Background on the Gospel Reading
On the third Sunday of Easter, we continue to hear Gospel accounts of Jesus’ appearances to his disciples following his Resurrection. Today’s reading, taken from the Gospel of Luke, follows immediately after the report of Jesus' appearance to his disciples on the road to Emmaus. This is the event being recounted by the disciples in the opening verse of today’s Gospel.

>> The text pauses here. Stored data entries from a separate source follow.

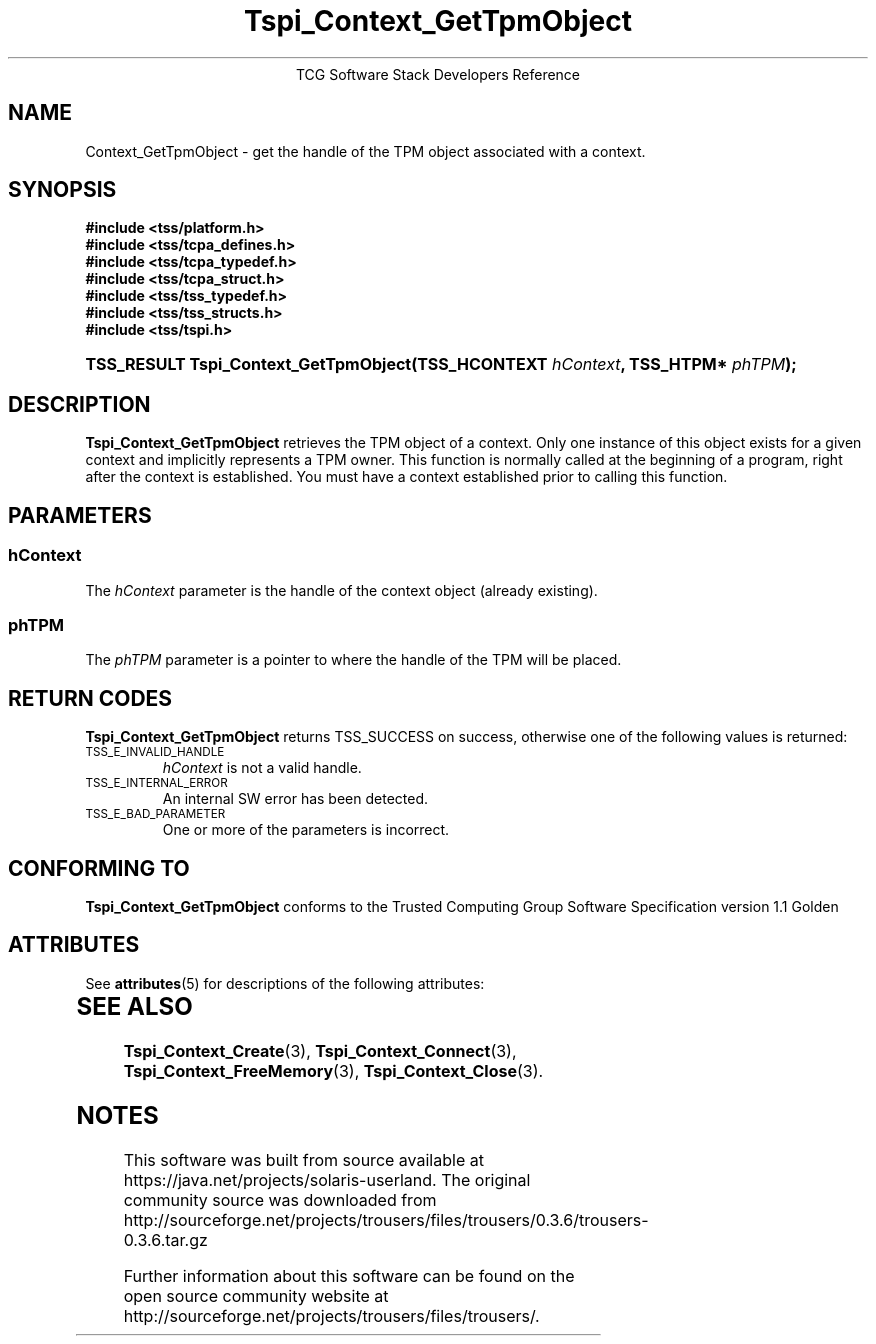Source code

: '\" te
.\" Copyright (C) 2004 International Business Machines Corporation
.\" Written by Megan Schneider based on the Trusted Computing Group Software Stack Specification Version 1.1 Golden
.\"
.de Sh \" Subsection
.br
.if t .Sp
.ne 5
.PP
\fB\\$1\fR
.PP
..
.de Sp \" Vertical space (when we can't use .PP)
.if t .sp .5v
.if n .sp
..
.de Ip \" List item
.br
.ie \\n(.$>=3 .ne \\$3
.el .ne 3
.IP "\\$1" \\$2
..
.TH "Tspi_Context_GetTpmObject" 3 "2004-05-25" "TSS 1.1"
.ce 1
TCG Software Stack Developers Reference
.SH NAME
Context_GetTpmObject \- get the handle of the TPM object associated with a context.
.SH "SYNOPSIS"
.ad l
.hy 0
.nf
.B #include <tss/platform.h>
.B #include <tss/tcpa_defines.h>
.B #include <tss/tcpa_typedef.h>
.B #include <tss/tcpa_struct.h>
.B #include <tss/tss_typedef.h>
.B #include <tss/tss_structs.h>
.B #include <tss/tspi.h>
.br
.HP
.BI "TSS_RESULT Tspi_Context_GetTpmObject(TSS_HCONTEXT " hContext ", TSS_HTPM* " phTPM "); "
.fi
.sp
.ad
.hy

.SH "DESCRIPTION"
.PP
\fBTspi_Context_GetTpmObject\fR retrieves the TPM object of a context. Only one instance of this
object exists for a given context and implicitly represents a TPM owner. This function is normally called at the beginning of a program, right after the context is established. You must have a context established prior to calling this function.

.SH "PARAMETERS"
.PP
.SS hContext
The \fIhContext\fR parameter is the handle of the context object
(already existing).
.SS phTPM
The \fIphTPM\fR parameter is a pointer to where the handle of the
TPM will be placed.

.SH "RETURN CODES"
.PP
\fBTspi_Context_GetTpmObject\fR returns TSS_SUCCESS on success,
otherwise one of the following values is returned:
.TP
.SM TSS_E_INVALID_HANDLE
\fIhContext\fR is not a valid handle.

.TP
.SM TSS_E_INTERNAL_ERROR
An internal SW error has been detected.

.TP
.SM TSS_E_BAD_PARAMETER
One or more of the parameters is incorrect.

.SH "CONFORMING TO"

.PP
\fBTspi_Context_GetTpmObject\fR conforms to the Trusted Computing Group
Software Specification version 1.1 Golden


.\" Oracle has added the ARC stability level to this manual page
.SH ATTRIBUTES
See
.BR attributes (5)
for descriptions of the following attributes:
.sp
.TS
box;
cbp-1 | cbp-1
l | l .
ATTRIBUTE TYPE	ATTRIBUTE VALUE 
=
Availability	library/security/trousers
=
Stability	Uncommitted
.TE 
.PP
.SH "SEE ALSO"

.PP
\fBTspi_Context_Create\fR(3), \fBTspi_Context_Connect\fR(3), \fBTspi_Context_FreeMemory\fR(3), \fBTspi_Context_Close\fR(3).



.SH NOTES

.\" Oracle has added source availability information to this manual page
This software was built from source available at https://java.net/projects/solaris-userland.  The original community source was downloaded from  http://sourceforge.net/projects/trousers/files/trousers/0.3.6/trousers-0.3.6.tar.gz

Further information about this software can be found on the open source community website at http://sourceforge.net/projects/trousers/files/trousers/.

Consistently in the reports of Jesus’ post-Resurrection appearances, Jesus greets his disciples with the words, “Peace be with you.” This is a most appropriate greeting. The disciples have witnessed the death of someone they loved, and they now fear for their own lives as well. Peace is what they need more than anything else. Jesus often connects this greeting of peace with another gift—forgiveness. In today’s Gospel, this connection is made in the final verses.
Even as they hear Jesus’ greeting of peace, the disciples are startled and terrified. They are uncertain about what to make of the figure before them and, quite understandably, they mistake Jesus for a ghost. Yet the figure before them is not a ghost; Jesus invites them to experience his resurrected body with their senses, to look and to touch. The figure before them is flesh and bone, still bearing the marks of crucifixion. Although the disciples cannot forget his suffering and death, peace begins to take root in their hearts, as their fears turn to joy and amazement.

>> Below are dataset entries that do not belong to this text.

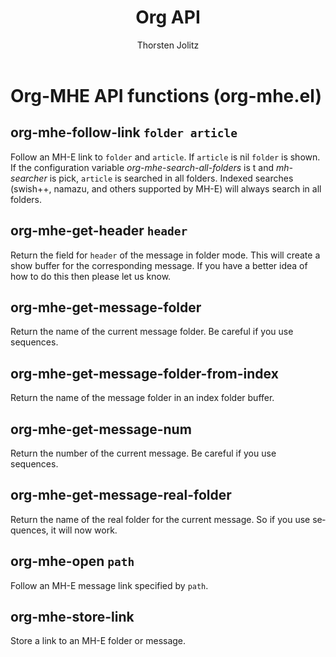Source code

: #+OPTIONS:    H:3 num:nil toc:2 \n:nil @:t ::t |:t ^:{} -:t f:t *:t TeX:t LaTeX:t skip:nil d:(HIDE) tags:not-in-toc
#+STARTUP:    align fold nodlcheck hidestars oddeven lognotestate hideblocks
#+SEQ_TODO:   TODO(t) INPROGRESS(i) WAITING(w@) | DONE(d) CANCELED(c@)
#+TAGS:       Write(w) Update(u) Fix(f) Check(c) noexport(n)
#+TITLE:      Org API
#+AUTHOR:     Thorsten Jolitz
#+EMAIL:      tjolitz [at] gmail [dot] com
#+LANGUAGE:   en
#+STYLE:      <style type="text/css">#outline-container-introduction{ clear:both; }</style>
#+LINK_UP:    index.html
#+LINK_HOME:  http://orgmode.org/worg/
#+EXPORT_EXCLUDE_TAGS: noexport

* Org-MHE API functions (org-mhe.el)
** org-mhe-follow-link =folder article=

Follow an MH-E link to =folder= and =article=.
If =article= is nil =folder= is shown.  If the configuration variable
/org-mhe-search-all-folders/ is t and /mh-searcher/ is pick,
=article= is searched in all folders.  Indexed searches (swish++,
namazu, and others supported by MH-E) will always search in all
folders.


** org-mhe-get-header =header=

Return the field for =header= of the message in folder mode.
This will create a show buffer for the corresponding message.  If
you have a better idea of how to do this then please let us know.


** org-mhe-get-message-folder  

Return the name of the current message folder.
Be careful if you use sequences.


** org-mhe-get-message-folder-from-index  

Return the name of the message folder in an index folder buffer.


** org-mhe-get-message-num  

Return the number of the current message.
Be careful if you use sequences.


** org-mhe-get-message-real-folder  

Return the name of the real folder for the current message.
So if you use sequences, it will now work.


** org-mhe-open =path=

Follow an MH-E message link specified by =path=.


** org-mhe-store-link  

Store a link to an MH-E folder or message.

As further proof of his identity and of his resurrected body, Jesus eats with his disciples. The disciples have known Jesus best through the meals that he has shared with them. Descriptions of these meals are a defining element of Luke’s Gospel. By eating with his disciples after his Resurrection, Jesus recalls all these meals, and most importantly, he recalls the Last Supper.
Luke’s report of the Last Supper and the meals that Jesus shared after his Resurrection unveil for us the significance of the Eucharist. Having shared a meal with his disciples, Jesus now uncovers for them the significance of what was written about him in the Scriptures. So, too, our celebration of the Mass is an encounter with Jesus, through the Word and the Sacrament of the Eucharist. As Jesus commissions his disciples to be witnesses to what Scriptures foretold, our celebration of the Eucharist commissions us. Like the disciples, we are sent to announce the good news of Jesus’ forgiveness of sins.